First Draft of the Revolution Released

First Draft of the Revolution is now out, available to read through the browser or as an epub. (This is the project trailed here and here.)

First Draft is an interactive epistolary story I built with Liza Daly, with subsequent design work by inkle. Set in the universe of the Lavori d’Aracne, it tells a story from the beginnings of that universe’s French Revolution, when certain anti-aristocratic forces are finally discovering how to break the magical power that has kept the nobility in power for so long.

For those interested in the concept of interactive epistolary story, there’s a fairly long author’s note on the website.

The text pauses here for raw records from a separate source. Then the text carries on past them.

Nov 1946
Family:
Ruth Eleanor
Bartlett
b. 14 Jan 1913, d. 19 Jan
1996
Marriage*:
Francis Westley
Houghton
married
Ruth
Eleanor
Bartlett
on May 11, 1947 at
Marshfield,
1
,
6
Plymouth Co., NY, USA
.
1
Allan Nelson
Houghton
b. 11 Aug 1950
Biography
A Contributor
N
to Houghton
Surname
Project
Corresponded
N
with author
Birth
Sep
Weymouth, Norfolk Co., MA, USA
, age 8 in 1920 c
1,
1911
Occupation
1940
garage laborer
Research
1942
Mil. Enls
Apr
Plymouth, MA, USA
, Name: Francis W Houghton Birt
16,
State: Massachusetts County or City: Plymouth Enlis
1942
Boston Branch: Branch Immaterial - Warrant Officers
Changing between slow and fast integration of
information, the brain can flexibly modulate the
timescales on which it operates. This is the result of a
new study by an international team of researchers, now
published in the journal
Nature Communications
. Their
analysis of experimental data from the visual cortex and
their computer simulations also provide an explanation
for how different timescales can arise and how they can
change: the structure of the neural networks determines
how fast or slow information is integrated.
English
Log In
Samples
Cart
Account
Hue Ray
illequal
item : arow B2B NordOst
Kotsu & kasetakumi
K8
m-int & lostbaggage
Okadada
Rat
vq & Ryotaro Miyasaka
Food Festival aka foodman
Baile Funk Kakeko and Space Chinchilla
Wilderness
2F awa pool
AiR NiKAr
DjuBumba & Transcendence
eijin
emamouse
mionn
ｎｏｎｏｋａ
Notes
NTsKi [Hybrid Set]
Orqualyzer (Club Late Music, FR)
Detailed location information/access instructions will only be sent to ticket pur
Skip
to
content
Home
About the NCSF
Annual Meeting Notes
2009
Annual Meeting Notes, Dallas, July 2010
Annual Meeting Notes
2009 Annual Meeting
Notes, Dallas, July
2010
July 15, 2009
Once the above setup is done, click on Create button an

This bit may suggest how First Draft compares with choice-based narrative:

[I]nteractively revising text involves multiple simultaneous choices which influence one another. Instead of asking the reader “then what did the character do?” or “what happened next?”—as choose your own adventure stories do—First Draft of the Revolution asks the reader to consider a number of simultaneous decisions, try them out, take some of them back, and finally settle on an acceptable version before moving on.

inkle’s blog also contains some discussion on the technical implementation.